Dieu en 4 leçons de philosophie
Une recension de Cédric Enjalbert, publié leEn plagiant Paul Valéry parlant de la mort, le journaliste Robert Maggiori dit de Dieu qu’en parler, « c’est toujours parler d’autre chose ». Et de quoi, au juste ? De la construction des mythes, du phénomène érotique, du besoin de croire, de la constitution des sociétés…
Quatre intellectuels ont été passés à la question, par Robert Maggiori dans le cadre des Master Class de Libération, éditées sans trop d'apprêt, avec une austérité qui solicite un surcroît d'attention et d’intérêt. Au côté du philosophe Rémi Brague, exposant comment l’athéisme s’autodétruit, et de la psychanalyste Julia Kristeva, sondant les ressorts humains du besoin de croire, sont également interrogés le philosophe des sciences Michel Serres et son confrère académicien, le phénoménologue Jean-Luc Marion.
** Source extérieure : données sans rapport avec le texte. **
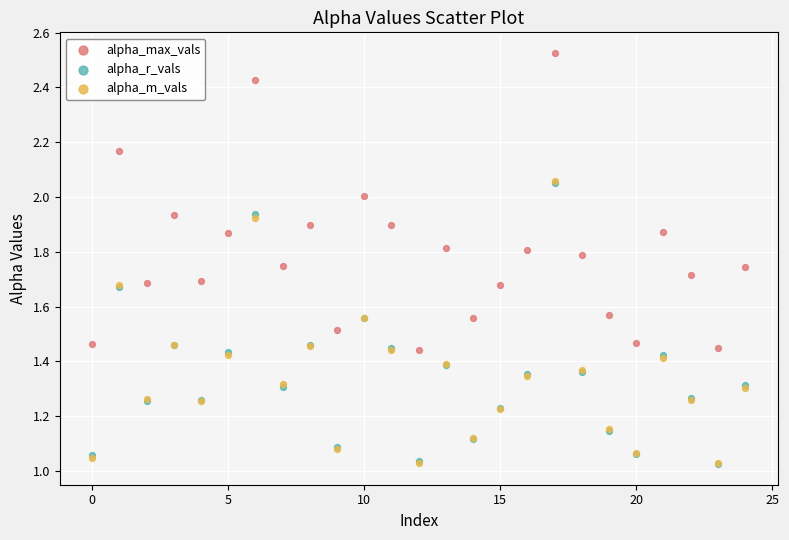

What are all the series names shown in the legend?

alpha_max_vals, alpha_r_vals, alpha_m_vals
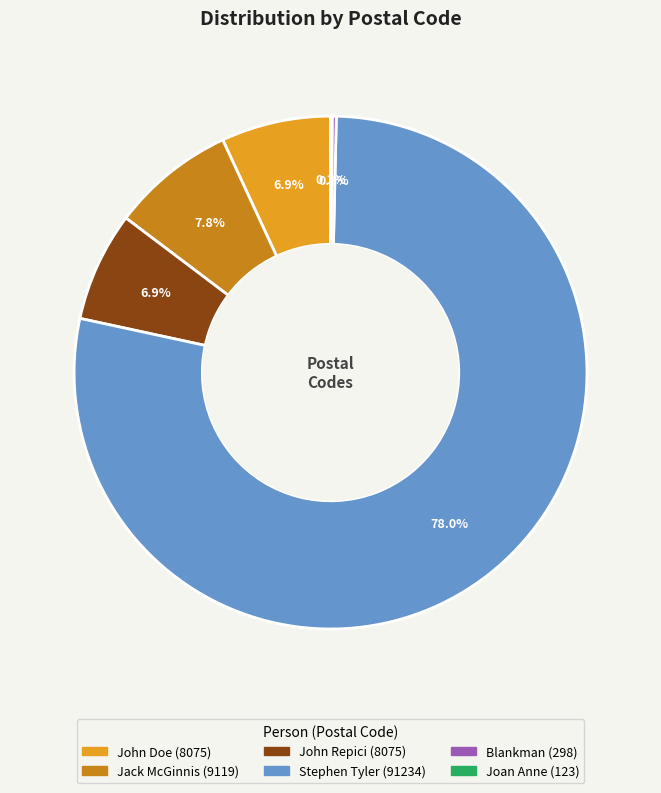

Is there a majority slice in this chart?

Yes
Ce dernier démontre, avec prestesse et rigueur, en une heure, combien « la question de Dieu survit à la mort de Dieu », car l’heureuse déconstruction d’une icône, achevée avec Nietzsche, laisse finalement le champ libre à une véritable réflexion philosophique sur Dieu, non idolâtre. Où vous apprendrez également, grâce à l’académicien, ce qui rapproche Dieu du phénomène érotique. Vous avez bien lu : selon lui, ces deux « phénomènes saturés » ont pour fondement d’être connaissables sans être pour autant compréhensibles. Un paradoxe qui vaut de jeter un œil à cette brillante « leçon de philosophie ».
Quant à Michel Serres, que peut-il bien penser de Dieu ? Pas grand chose, à dire vrai. Il s’en excuse. Il a refusé d’en parler, « pour une raison très simple ». Selon lui « l’étalage d’une foi exaltée ou d’un athéisme militant […] n’a aucun intérêt parce que c’est du spectacle. C’est le spectacle de A contre B ou de A contre non-A. Ça n’a jamais fait avancer les choses. Ce qui fait avancer les choses au contraire c’est de porter la lucidité dans un lieu qui est vraiment une boite noire. »
Prenant au pied de la lettre l’idée que parler de Dieu, c’est toujours parler d’autre chose, Michel Serres avance donc en historien des religions montrant, après Mircéa Éliade, Georges Dumézil, René Girard et Philippe Descola, comment des motifs récurrents, des invariants, hantent toute l’histoire humaine. Sa conclusion ? « L’histoire des religions n’est pas une histoire mais une recherche ». Une conclusion œucuménique qui devrait mettre tout le monde d’accord. Amen.